Records taken from a collection
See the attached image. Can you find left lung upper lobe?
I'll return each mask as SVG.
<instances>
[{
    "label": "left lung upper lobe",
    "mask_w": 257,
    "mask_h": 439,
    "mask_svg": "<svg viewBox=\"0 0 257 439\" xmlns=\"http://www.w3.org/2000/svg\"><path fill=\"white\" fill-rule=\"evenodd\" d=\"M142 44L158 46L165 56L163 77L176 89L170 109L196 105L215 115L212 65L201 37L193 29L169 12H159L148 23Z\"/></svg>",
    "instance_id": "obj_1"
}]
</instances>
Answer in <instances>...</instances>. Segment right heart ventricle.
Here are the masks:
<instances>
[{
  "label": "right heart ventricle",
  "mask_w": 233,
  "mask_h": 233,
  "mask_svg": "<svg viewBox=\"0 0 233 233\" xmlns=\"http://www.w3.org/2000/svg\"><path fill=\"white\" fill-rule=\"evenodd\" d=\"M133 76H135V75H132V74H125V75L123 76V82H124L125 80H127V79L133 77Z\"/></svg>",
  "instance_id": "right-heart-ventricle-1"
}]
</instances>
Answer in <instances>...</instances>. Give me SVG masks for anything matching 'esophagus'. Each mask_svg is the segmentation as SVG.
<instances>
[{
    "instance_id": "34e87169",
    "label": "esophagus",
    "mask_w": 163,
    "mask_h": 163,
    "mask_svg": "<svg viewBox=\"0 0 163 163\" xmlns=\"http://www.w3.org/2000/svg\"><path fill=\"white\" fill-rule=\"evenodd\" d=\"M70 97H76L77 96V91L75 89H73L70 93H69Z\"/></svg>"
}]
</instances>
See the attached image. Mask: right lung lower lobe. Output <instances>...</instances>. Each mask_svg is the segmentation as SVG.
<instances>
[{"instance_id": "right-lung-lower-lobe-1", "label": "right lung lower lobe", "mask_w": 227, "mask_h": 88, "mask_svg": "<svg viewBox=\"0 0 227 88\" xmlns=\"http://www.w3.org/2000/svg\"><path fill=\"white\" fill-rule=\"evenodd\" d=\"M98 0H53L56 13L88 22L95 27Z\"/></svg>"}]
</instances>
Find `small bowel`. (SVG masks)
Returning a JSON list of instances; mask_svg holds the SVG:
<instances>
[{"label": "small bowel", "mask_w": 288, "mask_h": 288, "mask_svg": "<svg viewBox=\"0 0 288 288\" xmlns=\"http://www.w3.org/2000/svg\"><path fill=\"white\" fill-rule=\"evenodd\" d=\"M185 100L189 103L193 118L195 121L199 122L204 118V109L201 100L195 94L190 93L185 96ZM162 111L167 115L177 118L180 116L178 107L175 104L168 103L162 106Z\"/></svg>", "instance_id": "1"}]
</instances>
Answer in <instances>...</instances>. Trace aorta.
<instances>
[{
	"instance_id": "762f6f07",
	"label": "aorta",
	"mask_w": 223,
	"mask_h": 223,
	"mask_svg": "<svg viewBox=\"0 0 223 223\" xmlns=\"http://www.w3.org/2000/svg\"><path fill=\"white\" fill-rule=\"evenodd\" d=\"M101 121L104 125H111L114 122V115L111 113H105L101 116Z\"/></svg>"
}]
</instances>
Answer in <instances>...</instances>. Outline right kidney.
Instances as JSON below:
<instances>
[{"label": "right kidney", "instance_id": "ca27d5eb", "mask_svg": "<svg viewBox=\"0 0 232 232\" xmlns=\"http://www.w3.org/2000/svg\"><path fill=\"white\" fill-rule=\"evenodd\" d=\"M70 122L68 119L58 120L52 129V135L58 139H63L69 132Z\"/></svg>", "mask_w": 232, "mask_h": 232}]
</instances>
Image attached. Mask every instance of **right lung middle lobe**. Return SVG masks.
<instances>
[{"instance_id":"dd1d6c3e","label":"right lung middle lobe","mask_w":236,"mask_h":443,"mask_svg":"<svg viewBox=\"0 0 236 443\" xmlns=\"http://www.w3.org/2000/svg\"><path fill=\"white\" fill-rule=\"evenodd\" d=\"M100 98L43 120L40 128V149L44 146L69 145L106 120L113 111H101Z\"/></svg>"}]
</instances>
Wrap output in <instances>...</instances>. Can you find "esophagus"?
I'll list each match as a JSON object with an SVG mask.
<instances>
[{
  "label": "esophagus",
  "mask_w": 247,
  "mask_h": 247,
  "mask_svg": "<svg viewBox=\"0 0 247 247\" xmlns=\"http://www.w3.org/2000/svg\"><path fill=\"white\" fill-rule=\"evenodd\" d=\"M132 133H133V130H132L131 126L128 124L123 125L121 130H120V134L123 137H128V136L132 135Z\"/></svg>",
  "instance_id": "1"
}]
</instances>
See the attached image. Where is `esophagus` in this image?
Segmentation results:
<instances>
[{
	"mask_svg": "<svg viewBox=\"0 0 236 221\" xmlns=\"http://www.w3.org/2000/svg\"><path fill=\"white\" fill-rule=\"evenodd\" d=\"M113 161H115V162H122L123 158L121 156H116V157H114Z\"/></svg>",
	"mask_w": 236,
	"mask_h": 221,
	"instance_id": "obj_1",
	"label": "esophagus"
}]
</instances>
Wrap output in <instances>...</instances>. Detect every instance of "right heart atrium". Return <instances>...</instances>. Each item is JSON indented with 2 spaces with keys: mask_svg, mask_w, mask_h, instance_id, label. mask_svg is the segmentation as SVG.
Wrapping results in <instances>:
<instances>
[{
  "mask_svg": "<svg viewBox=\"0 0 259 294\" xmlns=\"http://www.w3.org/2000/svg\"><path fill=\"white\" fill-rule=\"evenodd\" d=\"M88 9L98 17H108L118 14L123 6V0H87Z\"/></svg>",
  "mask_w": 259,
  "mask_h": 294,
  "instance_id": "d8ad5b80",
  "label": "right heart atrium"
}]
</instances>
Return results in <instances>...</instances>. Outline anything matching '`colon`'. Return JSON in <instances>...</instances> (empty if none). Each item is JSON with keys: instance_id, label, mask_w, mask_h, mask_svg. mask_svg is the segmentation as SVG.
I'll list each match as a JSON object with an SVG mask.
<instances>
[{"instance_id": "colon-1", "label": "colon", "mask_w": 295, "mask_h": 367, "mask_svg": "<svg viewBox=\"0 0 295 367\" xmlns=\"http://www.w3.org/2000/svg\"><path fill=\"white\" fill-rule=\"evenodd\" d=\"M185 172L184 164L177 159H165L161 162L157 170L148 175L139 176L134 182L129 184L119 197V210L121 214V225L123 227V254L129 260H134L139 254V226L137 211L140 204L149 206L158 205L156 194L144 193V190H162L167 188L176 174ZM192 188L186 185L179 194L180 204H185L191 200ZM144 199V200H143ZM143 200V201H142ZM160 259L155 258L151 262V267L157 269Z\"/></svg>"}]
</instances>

▶ WHAT YOU WILL DO:
Collect every line in the records above that contains the string "attached", and copy each of those lines in full.

▶ RESPONSE TO THIS TASK:
See the attached image. Can you find left lung upper lobe?
See the attached image. Mask: right lung lower lobe. Output <instances>...</instances>. Each mask_svg is the segmentation as SVG.
Image attached. Mask every instance of **right lung middle lobe**. Return SVG masks.
See the attached image. Where is `esophagus` in this image?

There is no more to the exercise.